The effect of production capacity on the MSP of FUR, total investment, and annual operating cost is shown in Table 4. When the production capacity is doubled, it is observed that there is an increase in the total investment and operating costs and at the same time, the MSP of FUR drops to 1.57 €/kg. Tables A3 and A4 (in the Supplementary Information) show the raw materials, utility prices, and cost factors, respectively.

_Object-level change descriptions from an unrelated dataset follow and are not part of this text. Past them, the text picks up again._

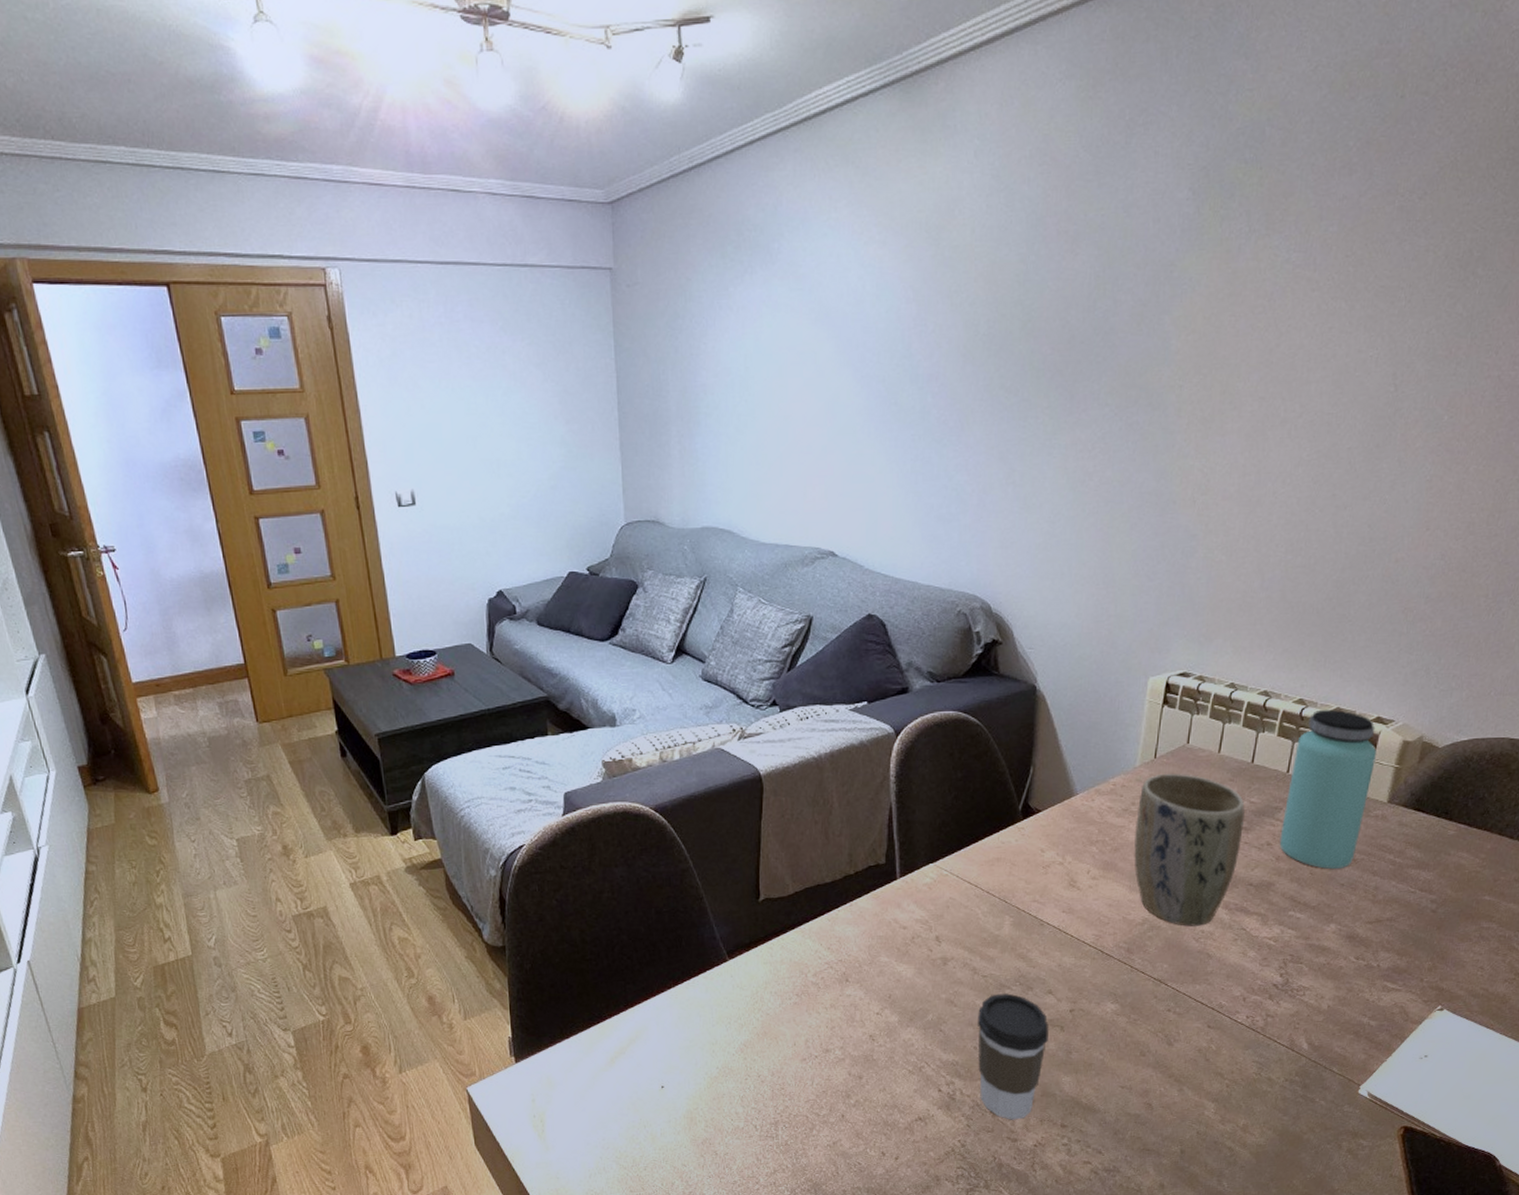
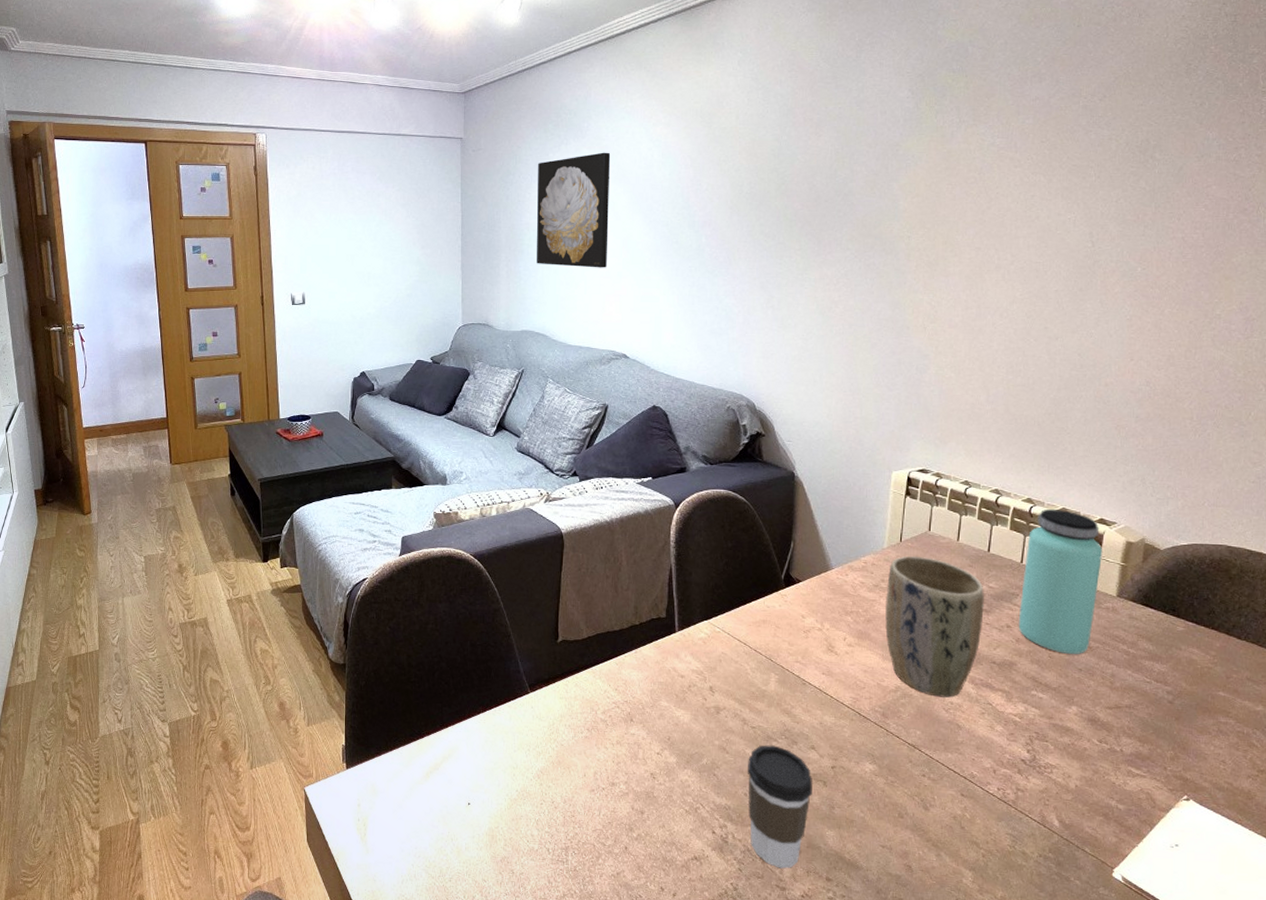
wall art: none [715,283,810,442] -> present [537,152,611,268]

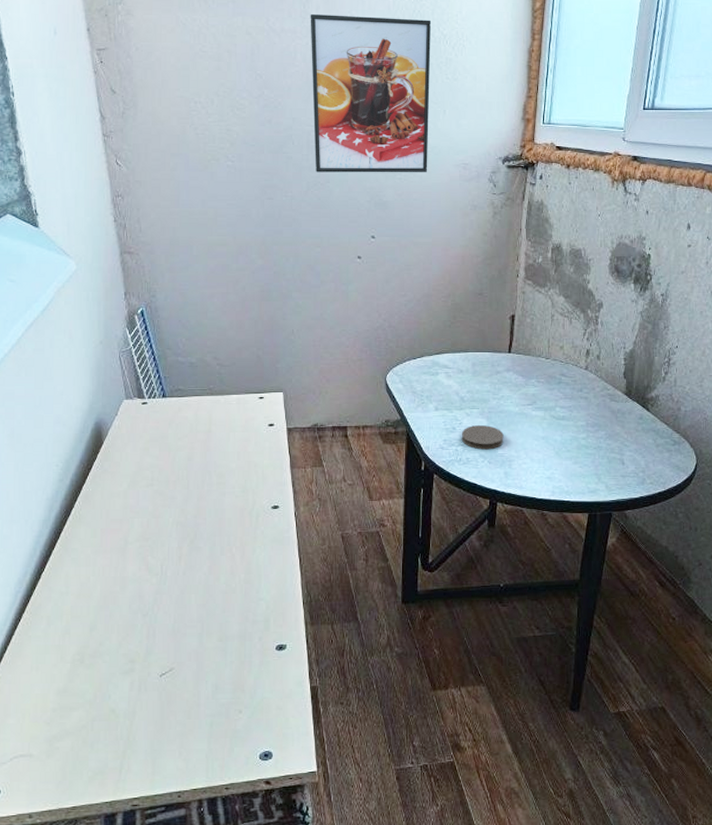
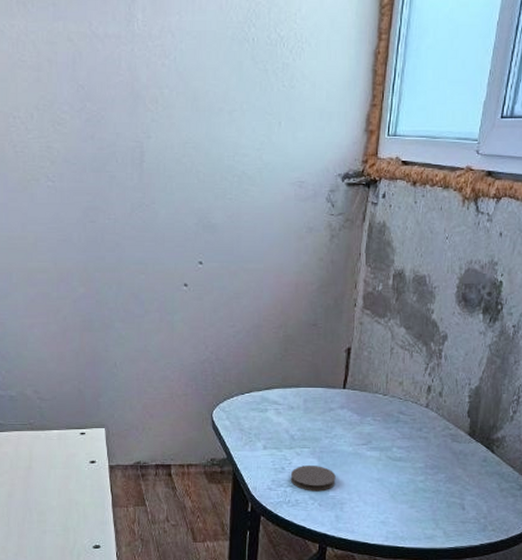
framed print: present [310,13,432,173] -> none [135,15,268,193]

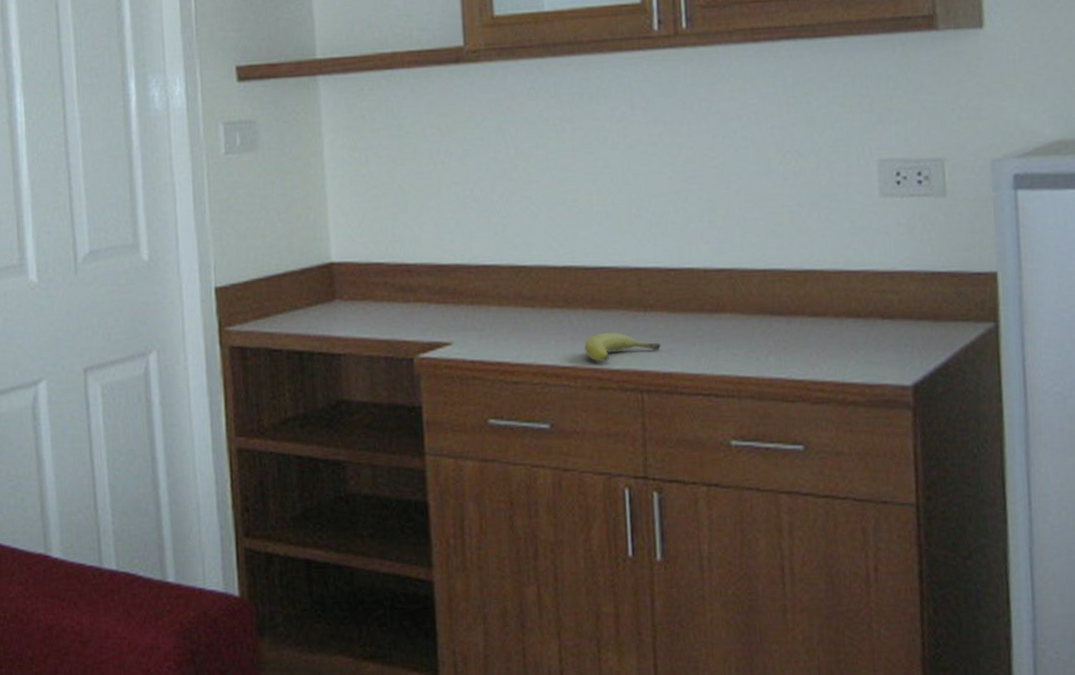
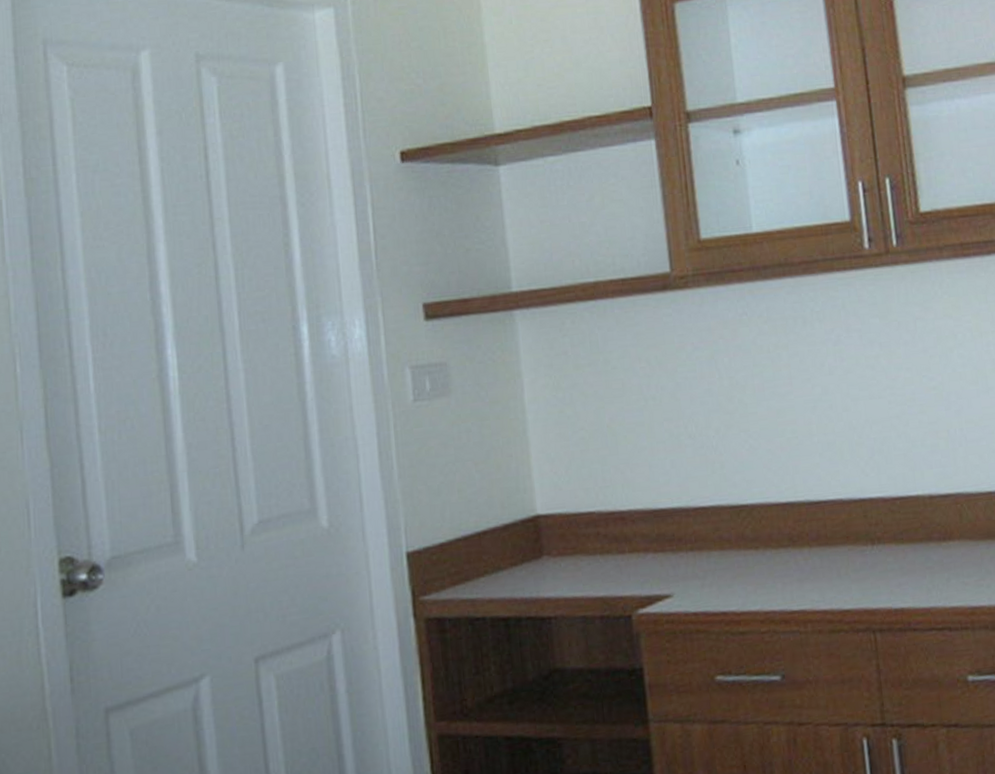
fruit: present [584,332,660,362] -> none [812,569,891,603]

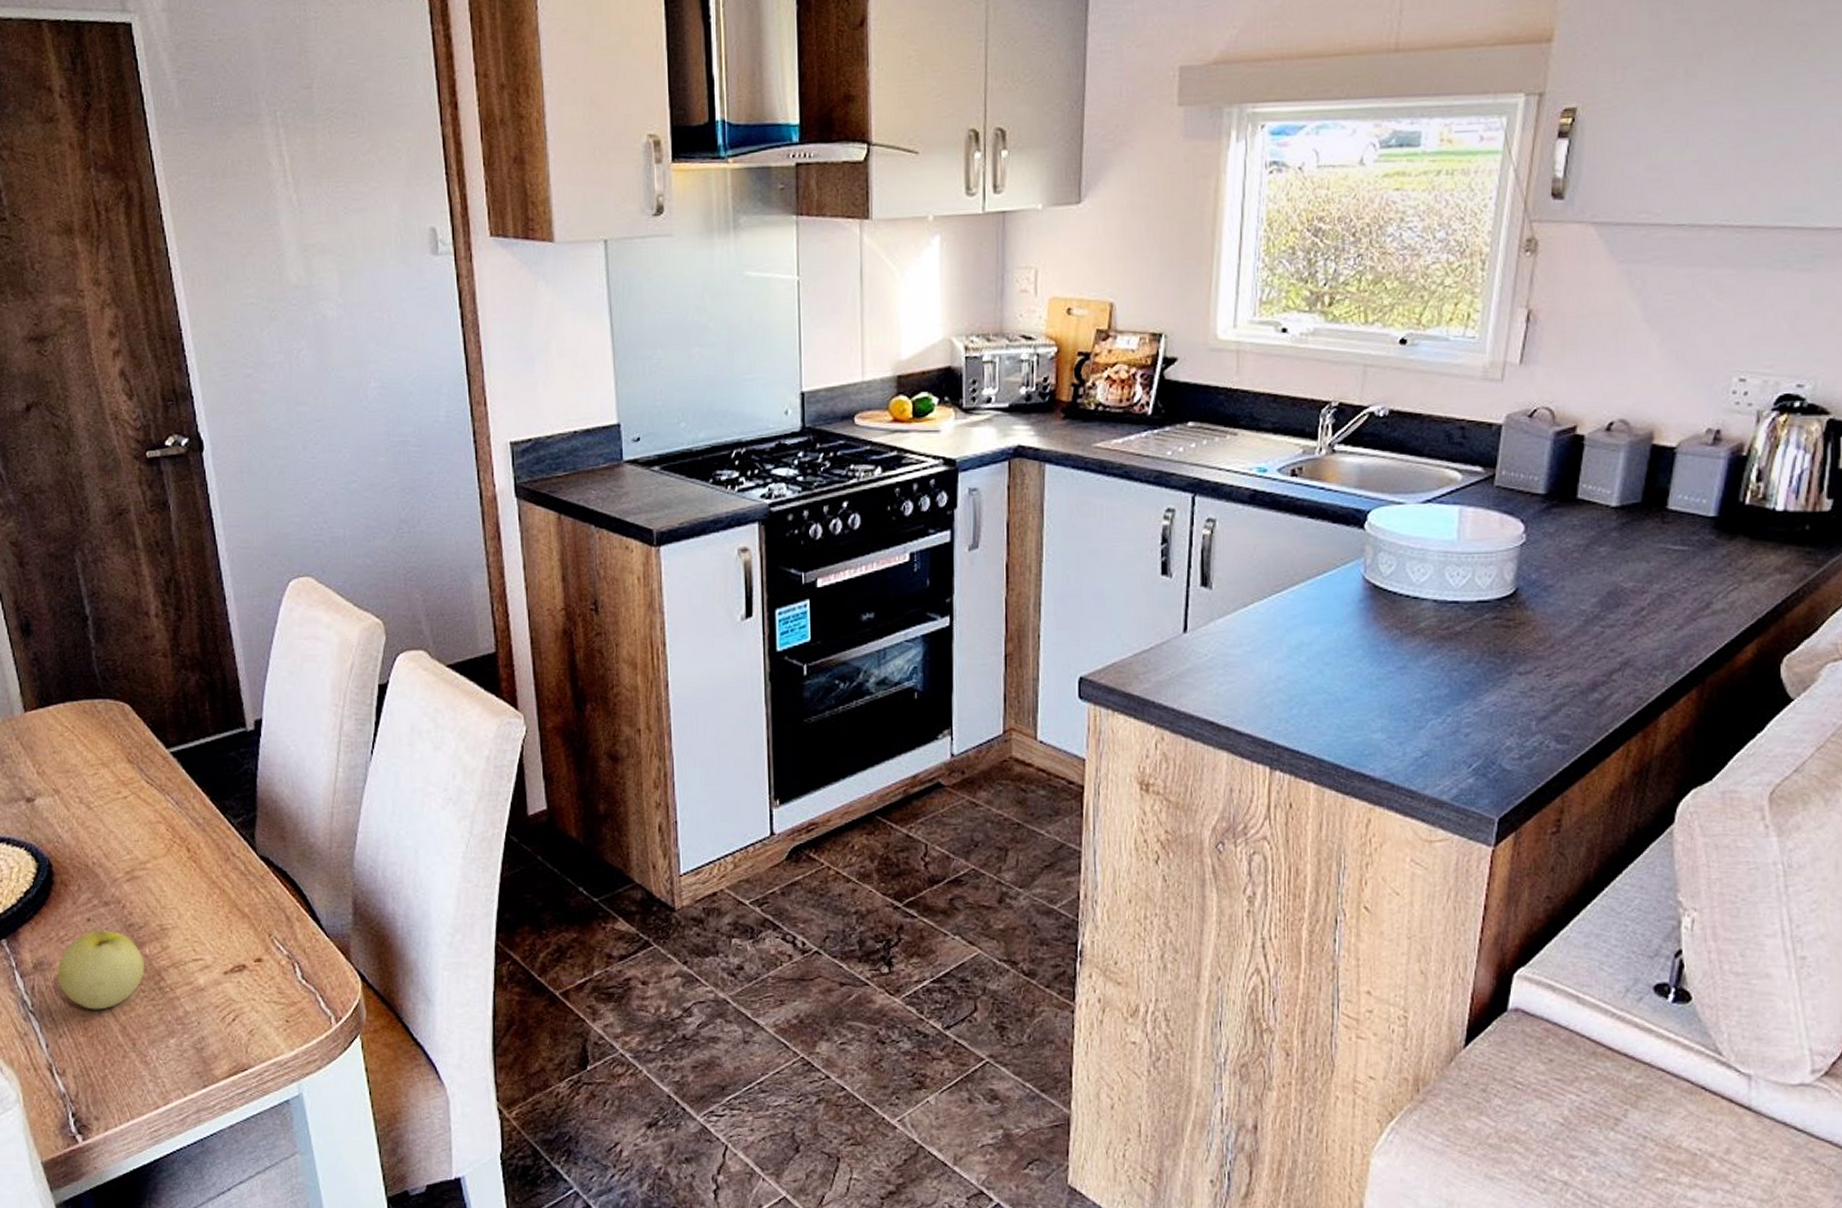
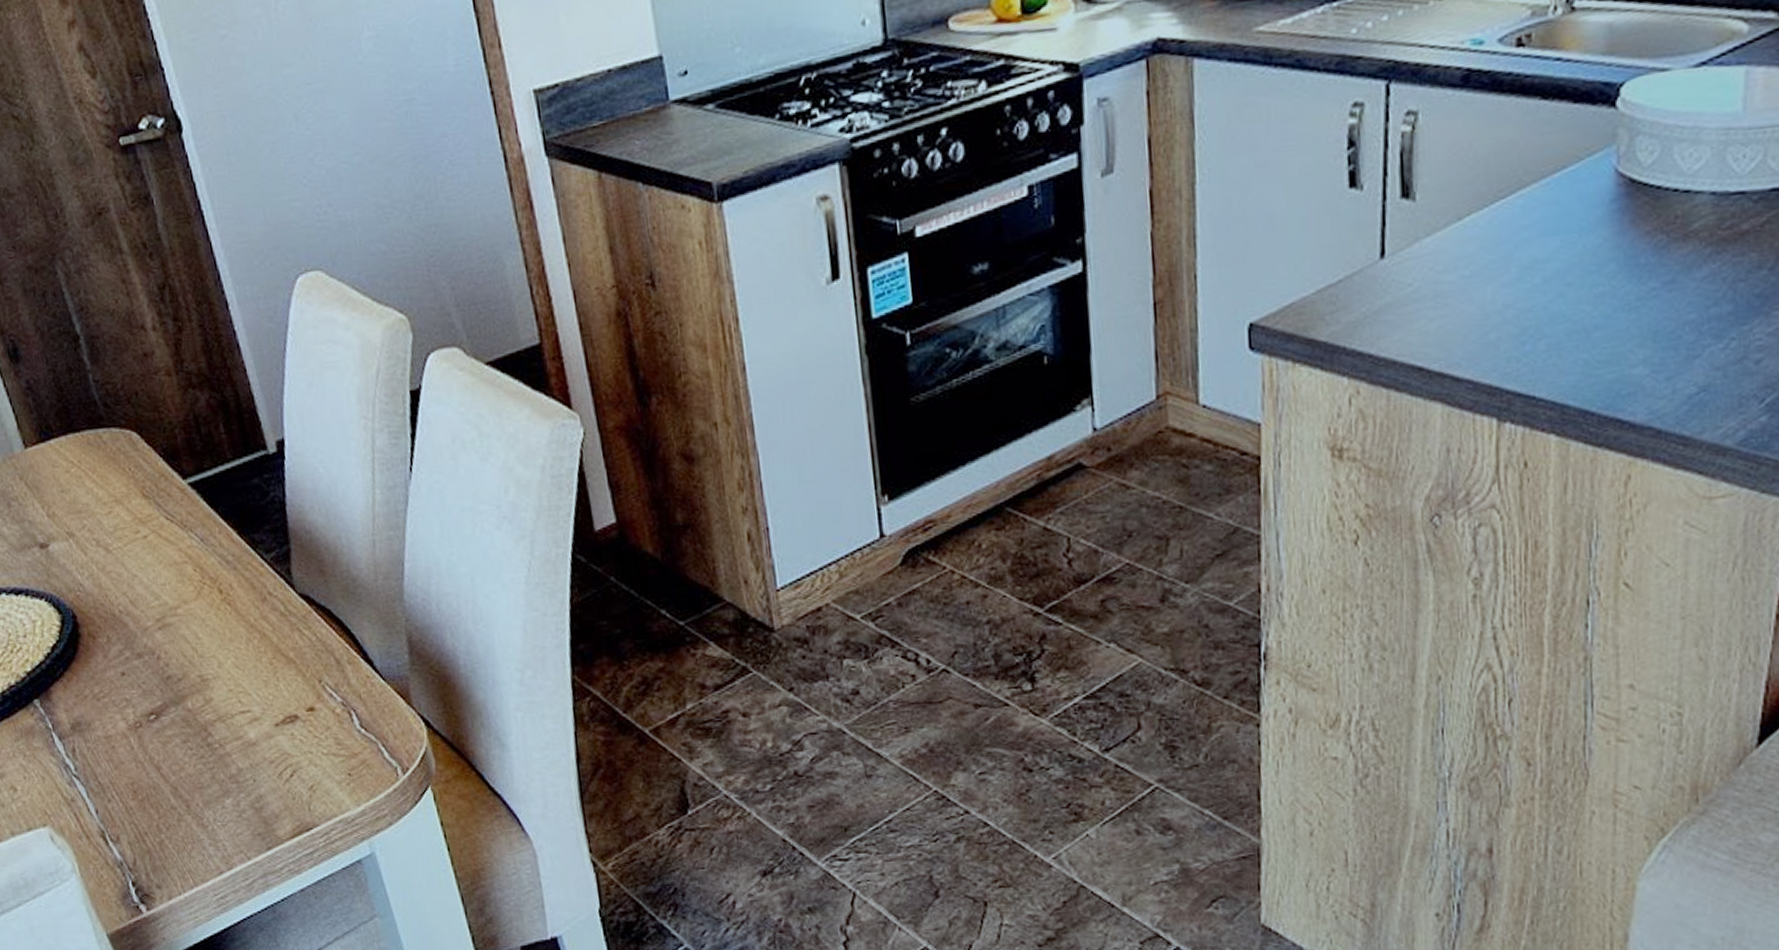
apple: present [56,930,146,1010] -> none [96,684,190,771]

Table 4 Effect of minimum selling price (MSP), total investment (CAPEX), and operating cost (OPEX) for two production capacities (PC) Sensitivity analysis
A sensitivity analysis is carried out to evaluate the effect of various economic factors on the minimum selling price of FUR as shown in Fig. 7. It was observed that annual operating cost, discount rate, and total investment had the biggest impact on the MSP. For instance, when the operating costs and the fixed capital investment increased by 20%, there was an increase of 11.1% and 4.2% in MSP respectively. Similarly, when the discount rate was increased by 50%, the MSP increased by 7.8%. Variation in the taxation rate and project lifetime had comparatively smaller influence on the MSP (Fig. 7).